Exercise aim: Print the lines of the material from the one containing "pose: elev=26.7 azim=29.6" through the end of the material, inclusive, character for character.

Records to use:
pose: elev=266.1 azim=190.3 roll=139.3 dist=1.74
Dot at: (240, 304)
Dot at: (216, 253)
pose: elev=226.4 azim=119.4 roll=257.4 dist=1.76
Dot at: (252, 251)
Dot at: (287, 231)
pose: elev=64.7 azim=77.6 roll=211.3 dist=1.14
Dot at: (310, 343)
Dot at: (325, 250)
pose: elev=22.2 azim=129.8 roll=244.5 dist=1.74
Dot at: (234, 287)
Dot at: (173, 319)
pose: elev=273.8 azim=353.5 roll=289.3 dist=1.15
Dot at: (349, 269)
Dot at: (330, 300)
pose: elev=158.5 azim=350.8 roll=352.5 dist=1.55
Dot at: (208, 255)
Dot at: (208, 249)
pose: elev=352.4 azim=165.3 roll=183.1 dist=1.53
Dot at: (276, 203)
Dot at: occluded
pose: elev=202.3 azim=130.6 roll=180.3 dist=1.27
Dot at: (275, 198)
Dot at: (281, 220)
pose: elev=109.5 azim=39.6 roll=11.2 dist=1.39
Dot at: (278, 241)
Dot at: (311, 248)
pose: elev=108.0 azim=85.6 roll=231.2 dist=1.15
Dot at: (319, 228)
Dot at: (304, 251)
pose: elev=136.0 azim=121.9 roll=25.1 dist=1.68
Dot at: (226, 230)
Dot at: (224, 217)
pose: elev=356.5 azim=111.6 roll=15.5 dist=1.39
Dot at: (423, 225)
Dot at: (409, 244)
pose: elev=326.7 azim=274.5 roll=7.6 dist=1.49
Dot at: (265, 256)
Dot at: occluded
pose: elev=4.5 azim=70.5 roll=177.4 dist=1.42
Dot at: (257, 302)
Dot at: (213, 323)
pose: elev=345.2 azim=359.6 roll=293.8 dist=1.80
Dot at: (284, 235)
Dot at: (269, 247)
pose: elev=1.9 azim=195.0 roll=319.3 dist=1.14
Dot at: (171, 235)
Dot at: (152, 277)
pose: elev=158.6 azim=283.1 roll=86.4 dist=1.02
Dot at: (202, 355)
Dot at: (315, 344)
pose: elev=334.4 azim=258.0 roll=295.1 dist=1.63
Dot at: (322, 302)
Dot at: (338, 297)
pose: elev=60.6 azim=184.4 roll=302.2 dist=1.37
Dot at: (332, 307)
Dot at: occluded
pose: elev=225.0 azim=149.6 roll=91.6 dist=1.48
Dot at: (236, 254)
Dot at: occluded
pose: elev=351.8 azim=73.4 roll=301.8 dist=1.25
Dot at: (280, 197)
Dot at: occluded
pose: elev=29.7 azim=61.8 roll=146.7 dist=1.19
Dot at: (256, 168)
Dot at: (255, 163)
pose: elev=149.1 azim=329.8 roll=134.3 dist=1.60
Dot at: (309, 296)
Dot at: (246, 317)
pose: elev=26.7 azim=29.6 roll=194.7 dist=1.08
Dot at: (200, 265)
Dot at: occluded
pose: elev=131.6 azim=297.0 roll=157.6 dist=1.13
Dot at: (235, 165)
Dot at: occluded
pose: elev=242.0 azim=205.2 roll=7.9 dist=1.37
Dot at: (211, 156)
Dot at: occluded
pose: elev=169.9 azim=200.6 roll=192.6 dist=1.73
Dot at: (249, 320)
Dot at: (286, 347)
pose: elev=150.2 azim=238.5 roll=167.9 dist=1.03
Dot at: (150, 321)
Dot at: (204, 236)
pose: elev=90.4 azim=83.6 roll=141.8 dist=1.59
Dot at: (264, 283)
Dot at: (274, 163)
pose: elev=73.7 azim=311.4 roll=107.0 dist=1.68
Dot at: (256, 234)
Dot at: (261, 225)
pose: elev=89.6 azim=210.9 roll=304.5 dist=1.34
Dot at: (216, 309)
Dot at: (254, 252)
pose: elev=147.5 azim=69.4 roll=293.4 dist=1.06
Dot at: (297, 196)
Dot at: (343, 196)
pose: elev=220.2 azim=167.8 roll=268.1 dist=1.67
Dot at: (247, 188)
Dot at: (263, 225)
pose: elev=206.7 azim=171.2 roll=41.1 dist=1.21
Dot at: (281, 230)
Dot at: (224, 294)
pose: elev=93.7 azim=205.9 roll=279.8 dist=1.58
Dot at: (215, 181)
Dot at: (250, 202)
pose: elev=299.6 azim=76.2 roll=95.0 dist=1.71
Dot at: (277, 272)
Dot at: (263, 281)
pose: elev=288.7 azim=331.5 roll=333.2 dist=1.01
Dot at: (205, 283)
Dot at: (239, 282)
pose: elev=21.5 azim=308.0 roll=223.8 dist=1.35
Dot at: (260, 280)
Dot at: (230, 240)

Correct answer:
pose: elev=26.7 azim=29.6 roll=194.7 dist=1.08
Dot at: (200, 265)
Dot at: occluded
pose: elev=131.6 azim=297.0 roll=157.6 dist=1.13
Dot at: (235, 165)
Dot at: occluded
pose: elev=242.0 azim=205.2 roll=7.9 dist=1.37
Dot at: (211, 156)
Dot at: occluded
pose: elev=169.9 azim=200.6 roll=192.6 dist=1.73
Dot at: (249, 320)
Dot at: (286, 347)
pose: elev=150.2 azim=238.5 roll=167.9 dist=1.03
Dot at: (150, 321)
Dot at: (204, 236)
pose: elev=90.4 azim=83.6 roll=141.8 dist=1.59
Dot at: (264, 283)
Dot at: (274, 163)
pose: elev=73.7 azim=311.4 roll=107.0 dist=1.68
Dot at: (256, 234)
Dot at: (261, 225)
pose: elev=89.6 azim=210.9 roll=304.5 dist=1.34
Dot at: (216, 309)
Dot at: (254, 252)
pose: elev=147.5 azim=69.4 roll=293.4 dist=1.06
Dot at: (297, 196)
Dot at: (343, 196)
pose: elev=220.2 azim=167.8 roll=268.1 dist=1.67
Dot at: (247, 188)
Dot at: (263, 225)
pose: elev=206.7 azim=171.2 roll=41.1 dist=1.21
Dot at: (281, 230)
Dot at: (224, 294)
pose: elev=93.7 azim=205.9 roll=279.8 dist=1.58
Dot at: (215, 181)
Dot at: (250, 202)
pose: elev=299.6 azim=76.2 roll=95.0 dist=1.71
Dot at: (277, 272)
Dot at: (263, 281)
pose: elev=288.7 azim=331.5 roll=333.2 dist=1.01
Dot at: (205, 283)
Dot at: (239, 282)
pose: elev=21.5 azim=308.0 roll=223.8 dist=1.35
Dot at: (260, 280)
Dot at: (230, 240)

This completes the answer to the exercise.